Objectif fixé A
Répondez à ces questions sur l'extrait consacré à l'œillette, une réponse par ligne, avec le même repère :
(i) À quelle famille de plantes appartient l'œillette ?
(ii) Quelle hauteur atteint cette plante ?
(iii) En quel mois peut-on la semer dans le Midi ?

=-=-=

L’œillette appartient au genre de plantes de la famille des Papavéracées, dont deux espèces sont cultivées.

L’œillette, ou oliette, et le pavot somnifère, ou grand pavot, dont certaines variétés sont cultivées dans les jardins. La culture de l’œillette, ou oliette, appelée aussi pavot des champs, a pour objet principal d’en obtenir de l’huile, huile très saine, d’un goût fort agréable, d’un usage général et fort répandu comme aliment. Longtemps elle a été prohibée comme nuisible à la santé, on prétendait que, parce qu’on extrait l’opium des capsules des tiges et des feuilles des pavots, l’huile que l’on extrait de ses graines doit avoir, comme l’opium, une vertu somnifère ou narcotique, mais l’expérience a démontré le contraire.

Le marc ou tourteau d’œillette est une excellente nourriture pour les bestiaux, surtout pour les vaches, les cochons, et aussi pour les oiseaux de basse-cour, sans que jamais ils en soient incommodés.

L’œillette est une plante annuelle de 0m,70 à 1m,30 à larges feuilles. Multiplication de graines semées en terre douce. L’œillette grise, par suite de la multiplicité assez grande de ses fleurs et de ses graines, est généralement cultivée dans nos départements du Nord pour la production de l’huile. L’époque des semis d’œillette varie selon les contrées et les habitudes locales, du commencement de l’automne au commencement du printemps.

Cette plante ayant peu à craindre de l’effet des gelées de notre climat dans le Midi, peut y être semée en septembre. Le semis de septembre pourrait être étendu du Midi au Centre.

=-=-=

Objectif fixé B
Relevez chaque ligne des entrées qui contient la chaîne « common » et recopiez-la en entier.

Données de travail
=-=-=

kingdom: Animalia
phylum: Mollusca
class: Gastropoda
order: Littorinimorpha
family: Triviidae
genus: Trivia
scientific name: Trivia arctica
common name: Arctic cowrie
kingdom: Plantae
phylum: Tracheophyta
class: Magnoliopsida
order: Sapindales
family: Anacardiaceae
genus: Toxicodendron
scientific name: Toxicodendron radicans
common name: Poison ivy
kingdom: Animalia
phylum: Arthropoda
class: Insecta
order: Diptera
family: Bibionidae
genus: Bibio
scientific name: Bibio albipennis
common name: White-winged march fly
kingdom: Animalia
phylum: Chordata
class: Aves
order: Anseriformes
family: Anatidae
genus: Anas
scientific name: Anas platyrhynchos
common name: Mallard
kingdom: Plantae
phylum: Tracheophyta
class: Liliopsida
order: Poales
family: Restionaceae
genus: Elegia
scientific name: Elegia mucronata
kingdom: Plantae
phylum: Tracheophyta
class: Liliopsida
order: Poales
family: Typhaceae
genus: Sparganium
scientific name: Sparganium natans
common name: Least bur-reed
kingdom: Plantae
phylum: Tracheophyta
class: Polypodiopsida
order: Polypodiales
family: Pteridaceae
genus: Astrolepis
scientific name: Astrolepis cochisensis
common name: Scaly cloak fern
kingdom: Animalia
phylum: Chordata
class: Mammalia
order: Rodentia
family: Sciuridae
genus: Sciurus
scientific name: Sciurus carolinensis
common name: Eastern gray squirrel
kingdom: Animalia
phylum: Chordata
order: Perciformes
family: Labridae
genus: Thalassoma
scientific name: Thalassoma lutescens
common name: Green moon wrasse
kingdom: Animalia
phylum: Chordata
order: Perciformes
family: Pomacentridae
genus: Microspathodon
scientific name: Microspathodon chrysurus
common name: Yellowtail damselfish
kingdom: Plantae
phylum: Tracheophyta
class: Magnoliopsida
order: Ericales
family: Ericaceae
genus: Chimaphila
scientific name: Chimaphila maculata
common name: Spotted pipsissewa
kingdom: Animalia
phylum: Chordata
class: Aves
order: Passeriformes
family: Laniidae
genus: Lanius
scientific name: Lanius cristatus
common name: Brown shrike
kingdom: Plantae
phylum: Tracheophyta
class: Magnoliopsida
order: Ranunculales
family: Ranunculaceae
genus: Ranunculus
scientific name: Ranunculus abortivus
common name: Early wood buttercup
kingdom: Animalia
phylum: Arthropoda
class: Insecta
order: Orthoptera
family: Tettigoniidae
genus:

=-=-=

Réponse attendue A
(i) À la famille des Papavéracées.
(ii) De 0m,70 à 1m,30.
(iii) En septembre.

Réponse attendue B
common name: Arctic cowrie
common name: Poison ivy
common name: White-winged march fly
common name: Mallard
common name: Least bur-reed
common name: Scaly cloak fern
common name: Eastern gray squirrel
common name: Green moon wrasse
common name: Yellowtail damselfish
common name: Spotted pipsissewa
common name: Brown shrike
common name: Early wood buttercup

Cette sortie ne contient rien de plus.